Легли мы со Степаном чуть в стороне от своих. Я объяснил ему, куда иду и как Егор придумал обмануть караульного.
За кустом меня уже дожидались трое. Соленый, тот самый бурлак, что уличал во лжи кормщика и, как оказалось, удивительно схожий со мной ростом и сложением, вернулся на мое место, лег и сразу же накрылся с головой рогожей.
Убедившись, что караульный не заметил подмены, мы с Ерофеичем и Егором направились к ближайшему лесочку.
- Слышал я от Егора о заговоре, - без предисловия начал "дядька", - и о том, что ты механика предупредить собираешься. Благое ты дело задумал, благое... Да только стоит ли тебе самому головой рисковать? Вольному из путины уйти куда сподручнее!
- Да, но...
- Знаю, все знаю, - остановил меня Ерофеич, - с матушкой ты уже шесть лет в разлуке! Не терпится тебе с ней свидеться! Однако сгоряча и то и другое можешь загубить!
- Почему же сгоряча? - обиделся я. - Мы со Степаном заранее обдумали, как мне без подозрений исчезнуть. Он давно уже для себя ту хитрость придумал, а мне ее уступил.
- Погоди. Давай по порядку. Кто такой Степан?
- Побратим мой. Тот, что пятак разогнул. Из путины ему непременно бежать надобно, чтобы невесту выручить. Князь ее другому отдает. До осени должен успеть! Ну а у меня дело еще более спешное, днями решается!..
- И в чем же секрет тот состоит?
- Холерным больным я должен прикинуться, чтобы судовщик велел по дороге оставить!
- Ловко! - похвалил Егор. - Чем черт не шутит, так может и выгореть дело, а, Ерофеич?
- Смотря как сыграть!
- Степан мне такие снадобья дал, что не отличишь!
Я объяснил про мухомор и чернику.
- Насчет гриба не знаю, - заметил Егор, - а ягоду лучше бы свежую найти.

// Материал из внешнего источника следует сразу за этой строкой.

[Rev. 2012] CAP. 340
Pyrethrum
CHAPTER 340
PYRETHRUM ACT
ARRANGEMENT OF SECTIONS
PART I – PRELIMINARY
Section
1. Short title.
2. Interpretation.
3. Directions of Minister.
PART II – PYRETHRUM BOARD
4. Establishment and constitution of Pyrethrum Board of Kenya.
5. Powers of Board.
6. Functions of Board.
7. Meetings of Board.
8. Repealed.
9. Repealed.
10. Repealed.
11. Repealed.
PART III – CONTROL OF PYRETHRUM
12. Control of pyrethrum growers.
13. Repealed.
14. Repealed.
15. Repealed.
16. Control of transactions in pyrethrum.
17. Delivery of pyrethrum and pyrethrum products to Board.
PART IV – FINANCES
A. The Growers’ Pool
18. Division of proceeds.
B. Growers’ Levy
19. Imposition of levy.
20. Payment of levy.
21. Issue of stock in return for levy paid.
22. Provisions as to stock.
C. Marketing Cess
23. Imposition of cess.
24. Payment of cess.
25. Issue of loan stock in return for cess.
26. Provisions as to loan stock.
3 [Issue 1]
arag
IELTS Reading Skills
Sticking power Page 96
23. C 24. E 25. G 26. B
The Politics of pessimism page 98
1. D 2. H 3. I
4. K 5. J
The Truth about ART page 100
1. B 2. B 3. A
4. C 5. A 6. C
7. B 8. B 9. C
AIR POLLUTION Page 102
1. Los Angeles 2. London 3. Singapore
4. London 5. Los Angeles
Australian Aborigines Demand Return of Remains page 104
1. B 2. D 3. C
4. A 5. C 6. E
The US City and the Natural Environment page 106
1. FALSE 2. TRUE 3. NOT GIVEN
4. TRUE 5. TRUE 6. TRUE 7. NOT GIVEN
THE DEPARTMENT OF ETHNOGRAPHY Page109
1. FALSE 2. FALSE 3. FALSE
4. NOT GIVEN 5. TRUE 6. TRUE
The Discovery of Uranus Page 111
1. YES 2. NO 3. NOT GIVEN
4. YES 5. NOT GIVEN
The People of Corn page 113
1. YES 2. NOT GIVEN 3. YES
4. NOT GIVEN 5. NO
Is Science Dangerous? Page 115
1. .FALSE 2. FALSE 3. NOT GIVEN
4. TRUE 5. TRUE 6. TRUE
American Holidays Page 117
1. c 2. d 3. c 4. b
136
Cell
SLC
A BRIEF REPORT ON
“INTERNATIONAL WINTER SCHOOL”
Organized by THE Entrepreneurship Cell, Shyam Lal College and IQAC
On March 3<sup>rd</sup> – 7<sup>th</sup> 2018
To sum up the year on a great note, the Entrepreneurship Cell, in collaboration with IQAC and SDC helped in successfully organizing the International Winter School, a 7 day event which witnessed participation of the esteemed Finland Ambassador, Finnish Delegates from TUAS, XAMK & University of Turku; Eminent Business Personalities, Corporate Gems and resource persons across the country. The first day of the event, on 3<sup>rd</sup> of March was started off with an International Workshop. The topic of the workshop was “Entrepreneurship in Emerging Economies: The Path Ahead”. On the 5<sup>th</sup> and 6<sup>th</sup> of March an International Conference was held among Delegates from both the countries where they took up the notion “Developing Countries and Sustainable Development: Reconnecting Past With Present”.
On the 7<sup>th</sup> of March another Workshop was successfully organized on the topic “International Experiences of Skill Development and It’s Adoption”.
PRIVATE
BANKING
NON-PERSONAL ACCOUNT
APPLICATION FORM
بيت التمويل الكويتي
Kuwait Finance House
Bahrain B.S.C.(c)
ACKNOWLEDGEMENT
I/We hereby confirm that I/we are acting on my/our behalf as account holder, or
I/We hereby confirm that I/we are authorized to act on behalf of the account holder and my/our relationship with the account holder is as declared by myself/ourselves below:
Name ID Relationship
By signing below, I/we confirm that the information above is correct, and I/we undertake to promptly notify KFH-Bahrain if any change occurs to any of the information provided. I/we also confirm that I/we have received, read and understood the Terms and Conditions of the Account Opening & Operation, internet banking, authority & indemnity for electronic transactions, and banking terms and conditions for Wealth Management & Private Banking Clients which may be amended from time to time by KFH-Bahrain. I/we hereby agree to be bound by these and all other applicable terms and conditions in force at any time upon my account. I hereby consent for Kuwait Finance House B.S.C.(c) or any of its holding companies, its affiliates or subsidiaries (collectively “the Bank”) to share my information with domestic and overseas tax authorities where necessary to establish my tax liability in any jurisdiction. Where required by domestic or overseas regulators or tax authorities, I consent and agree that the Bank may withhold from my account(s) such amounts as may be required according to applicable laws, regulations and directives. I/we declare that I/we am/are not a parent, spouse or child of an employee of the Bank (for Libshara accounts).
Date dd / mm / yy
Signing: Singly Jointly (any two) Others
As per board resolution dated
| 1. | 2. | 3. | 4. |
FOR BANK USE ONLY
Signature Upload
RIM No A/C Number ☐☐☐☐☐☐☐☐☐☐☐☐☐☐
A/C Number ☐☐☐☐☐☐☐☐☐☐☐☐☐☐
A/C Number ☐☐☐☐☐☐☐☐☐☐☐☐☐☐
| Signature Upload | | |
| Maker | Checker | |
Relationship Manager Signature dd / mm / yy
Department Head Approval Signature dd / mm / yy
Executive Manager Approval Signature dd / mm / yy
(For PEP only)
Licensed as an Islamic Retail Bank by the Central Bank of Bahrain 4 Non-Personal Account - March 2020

- Хозяин-то, пожалуй, оставит на берегу, - прикинул Ерофеич, - а вот как староста ихний себя поведет? Ведь он головой за живописца отвечает! Кого-нибудь из своих может с ним оставить.
- А мы не согласимся! - возразил Егор. - Судовщик и так трех бурлаков недодал в общую артель, сколько положено по грузу! Откажемся дальше идти, и все тут!
- Верно, - одобрил "дядька", - охрану оставить мы не позволим.
- Староста может и настоять.
- А что, ежели Степану вызваться? - предложил я.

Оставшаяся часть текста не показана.